By Liora Israelsohn
Breaking records, beating personal bests, always chasing something just out of reach. This is the life of an athlete; focused and goal-oriented.
But what happens after the ultimate goal is achieved? After the Olympics, World Cup, or international championship? How do athletes make the transition into a new life after sport? What steps can they take to ensure a successful future?
The pressure to compete in the 2000 Sydney Olympics was huge. But by this point, athletics had taken its toll, and Lisa Lightfoot was injured beyond recovery. “I spent more time on the physio table than training. It got to the point where I just felt sad about it; it wasn’t exciting anymore”, she says.
Thankfully, Lisa had taken the necessary steps to ensure she had a future beyond sport.
Lisa Lightfoot ran for Australia in the 1994 Commonwealth Games and the 1996 Olympics. She grew up in a family that was very involved in watching sport, and accepted early on that sport was a part of life. But her parents never pushed her into competing, like so many athletes’ parents do. When Lisa went along with her friend to ‘Little Athletics’ training as a young child “it just sort of stuck. When you find something you’re good at, you stick with it” she says.
Though she started running early, Lisa only began training seriously at 14-years-old. At 15, she won her first national medal, and at 16 she won a junior title. “It was exciting, so you wanted to stay with it” Lisa says.
At 15 she won her first national medal, and at 16 a junior title.
During high school, she learnt to compartmentalise, but her life quickly became routine. “I did homework, went to training, did more homework, went to bed and went to school. Saturday nights were my one social night a week” says Lisa. “But I never watched an episode of [Australian soap drama] Neighbours, you just didn’t do that sort of thing”.
After high school however, life became a lot tougher for Lisa. She knew she needed to have future job prospects beyond athletics, so she enrolled at RMIT University. But her athletics began to suffer.
Balancing training with the load of a university student was difficult; her performances plateaued and she struggled physically. She was still competing at a national level, but everyone expected her to take the next step.
After her three years at RMIT, Lisa was offered an athletic scholarship by the university of Nebraska, which had one of the top three women’s track and field teams. Finally, she could put athletics first. “I actually medalled at the NCAA (National Collegiate Athletic Association), that was a really high honour”, she says.

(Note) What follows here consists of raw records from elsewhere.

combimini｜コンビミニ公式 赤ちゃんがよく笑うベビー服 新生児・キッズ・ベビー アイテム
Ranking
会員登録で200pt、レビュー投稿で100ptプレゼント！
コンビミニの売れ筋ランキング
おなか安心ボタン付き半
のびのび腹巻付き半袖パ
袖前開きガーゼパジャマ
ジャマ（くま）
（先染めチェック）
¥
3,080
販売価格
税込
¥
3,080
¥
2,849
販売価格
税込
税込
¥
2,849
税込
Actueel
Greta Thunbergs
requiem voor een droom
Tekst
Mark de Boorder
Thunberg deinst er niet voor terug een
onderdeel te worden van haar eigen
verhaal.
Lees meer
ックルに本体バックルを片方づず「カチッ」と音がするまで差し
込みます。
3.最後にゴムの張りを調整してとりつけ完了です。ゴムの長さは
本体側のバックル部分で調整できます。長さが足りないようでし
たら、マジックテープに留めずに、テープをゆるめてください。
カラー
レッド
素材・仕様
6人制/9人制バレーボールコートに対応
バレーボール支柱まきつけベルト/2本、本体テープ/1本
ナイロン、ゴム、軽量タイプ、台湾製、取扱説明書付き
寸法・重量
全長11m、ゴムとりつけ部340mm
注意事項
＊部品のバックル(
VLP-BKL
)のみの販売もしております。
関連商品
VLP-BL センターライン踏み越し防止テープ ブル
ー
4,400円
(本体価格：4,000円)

But shortly after, at 23, Lisa discovered her left leg was an inch longer than her right. She suffered terrible pain in her back, knee and achilles, and was left unable to train. “I wanted to do so much and didn’t understand why I couldn’t.” she said.
Lisa desperately needed to gain control of her body, and she spiralled. “The one thing I could control was what I put in my body, but I over-controlled.” The desperation to stay on top of her training led to an eating disorder, and two years later, she could no longer even focus on running. “I was working to support myself purely so I could train, but I wasn’t going anywhere”, she says. “I felt pointless.” At 25, Lisa decided to retire.
“I wasn’t going anyway… I felt pointless.”
In a desperate need to reinvent herself, Lisa applied for a law degree and moved from Melbourne to Hobart to study. But on a trip home for the holidays, she met her now husband, David. He was very involved in athletics, and together with him, she started jogging again, and they developed a routine to overcome her injury.
Within two years she’d made the 1994 Commonwealth Games and World Cup, and two years later, she ran for Australia in the 1996 Olympics.
In 1996, Lisa also completed her law article clerkship. “That probably wasn’t the best decision; I should have probably deferred” she says.
While balancing an education with training made Lisa’s journey to the Olympics tougher than most, she doesn’t regret it. She didn’t struggle to understand her identity beyond being a sporting star, like so many athletes do, if they don’t have opportunities waiting once they retire. “All of a sudden, you’re out of the system and where do you go for help? Where is that huge support network you once had?” she says. This is especially true of sports that generate income. “Once you stop, the question becomes ‘where is my income?’”, says Lisa.
“You have to have a plan B.”
20 years after her retirement, Lisa’s son is now an athlete. “It’s his passion and he wants to pursue it at a high level” she says. While she would never stop him from doing it, Lisa says he needs to be realistic. “It’s a fantastic opportunity and I want him to enjoy it and go with it”, she says. “But you have to have a plan B. You have to think of the future in the broader sense.”